Kaid Benfield looks at shortcomings of the dominant national apparatus for regional planning - the Metropolitan Planning Organization - through the lens of transportation, and pines for new mechanisms for regional cooperation.
The opportunities and challenges of contemporary planning and development, from transportation to economic development to climate change, do not stop at municipal borders. However, planning often does. As such, according to Benfield, "Our highly fragmented "system" of local governments makes it nearly impossible to address important issues facing metropolitan America in a rational way."
Using case studies of failed transportation integration in Philadelphia and Washington D.C., Benfield points to the shortcoming of MPOs in integrating cross-jurisdictional planning: "Especially when it comes to land use, MPOs are basically advisory, and their ability to influence what jurisdictions within their purview choose to do with regard to transportation, economic development, and other matters of great import tends to be extremely limited."

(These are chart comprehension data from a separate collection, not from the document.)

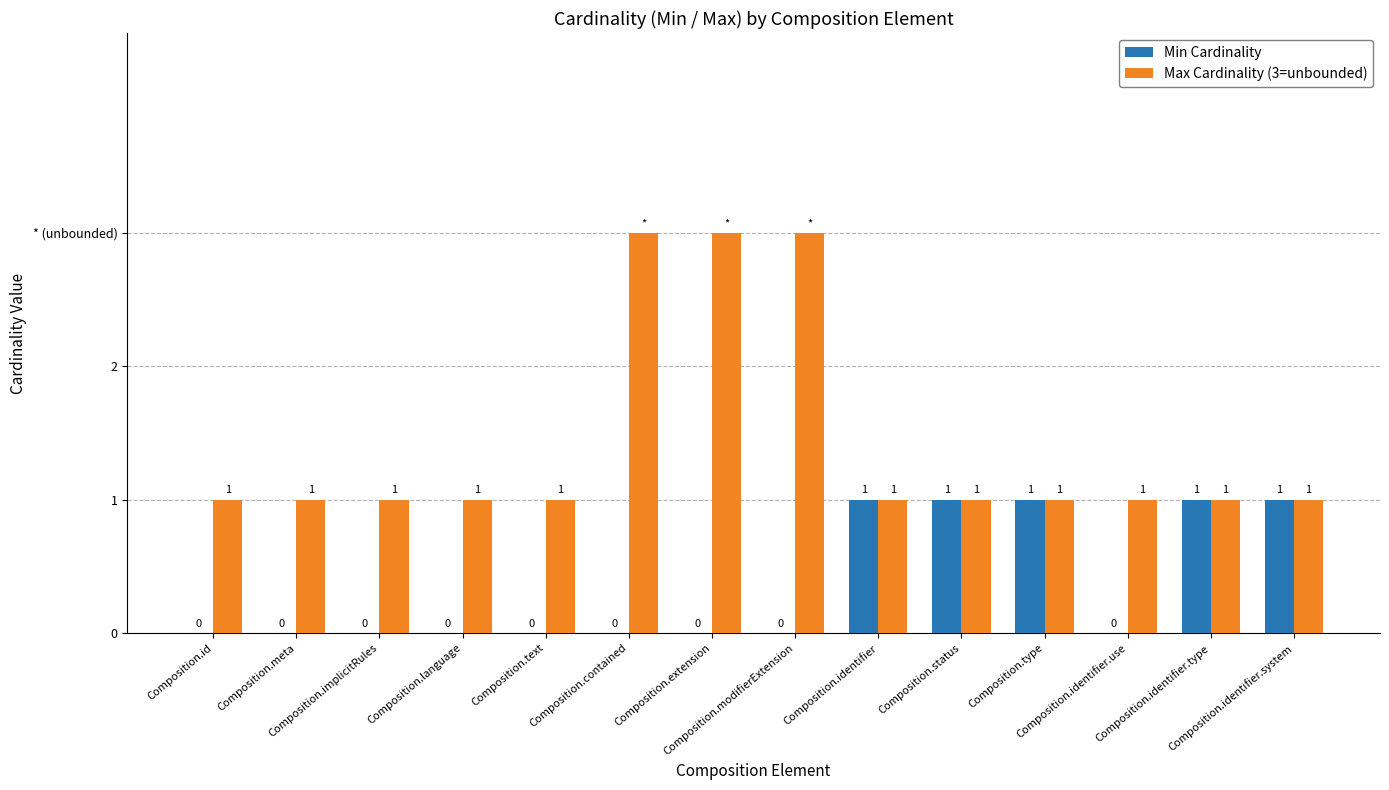

Which category has the lowest value across all series?

Composition.id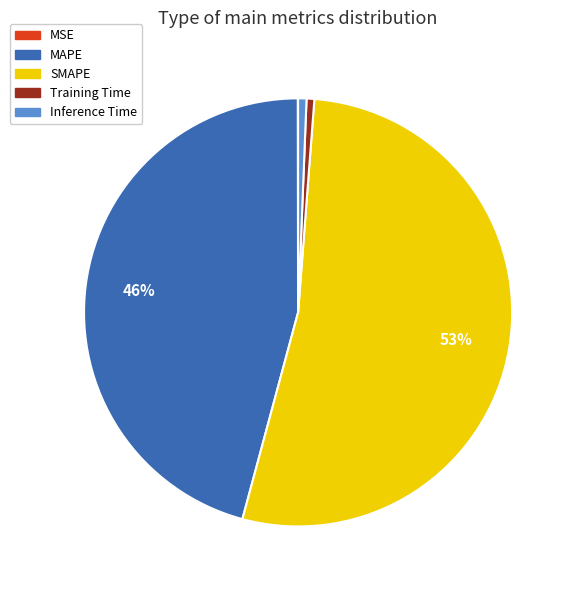

What is the largest slice in the pie chart?

SMAPE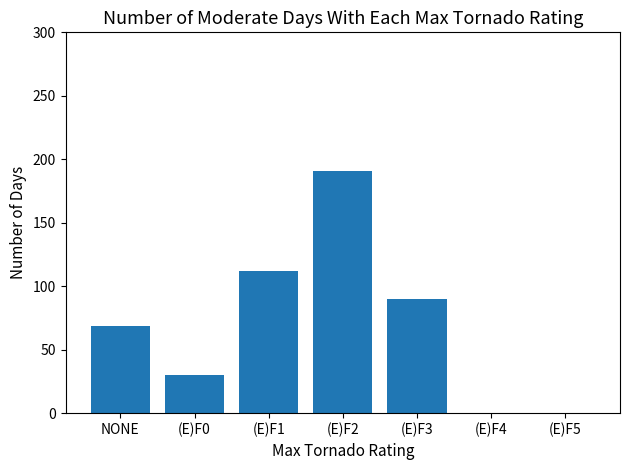

Reading right to left, extract all data points from this chart.

0	0	90	191	112	30	69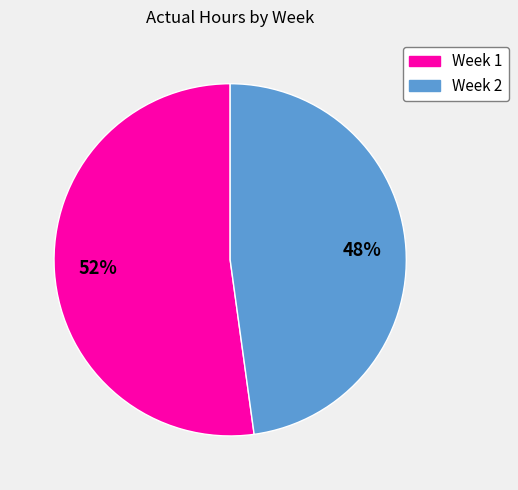

Which slice is the largest?

Week 1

So what models for more effective regional cooperation are out there? Benfield looks to Portland's precedent-setting Metro, "the nation's only directly elected regional government with legal authority over regional land use, transportation, and other specified issues in three counties and 25 cities...But Metro's jurisdiction does not extend to those parts of the Portland region across the Columbia River in Washington, which lag behind their Oregon neighbors in addressing these issues."
He also looks to the SB 375, California's "innovative planning law to reduce pollution of greenhouse gases" as "the new frontier for regionalism in the US." The jury is out, however, on the extent to which the economic and regulatory incentives included in the law will be enough to empower the state's MPOs to exercise influence over regional land use and transportation patterns to a larger extent than prior models.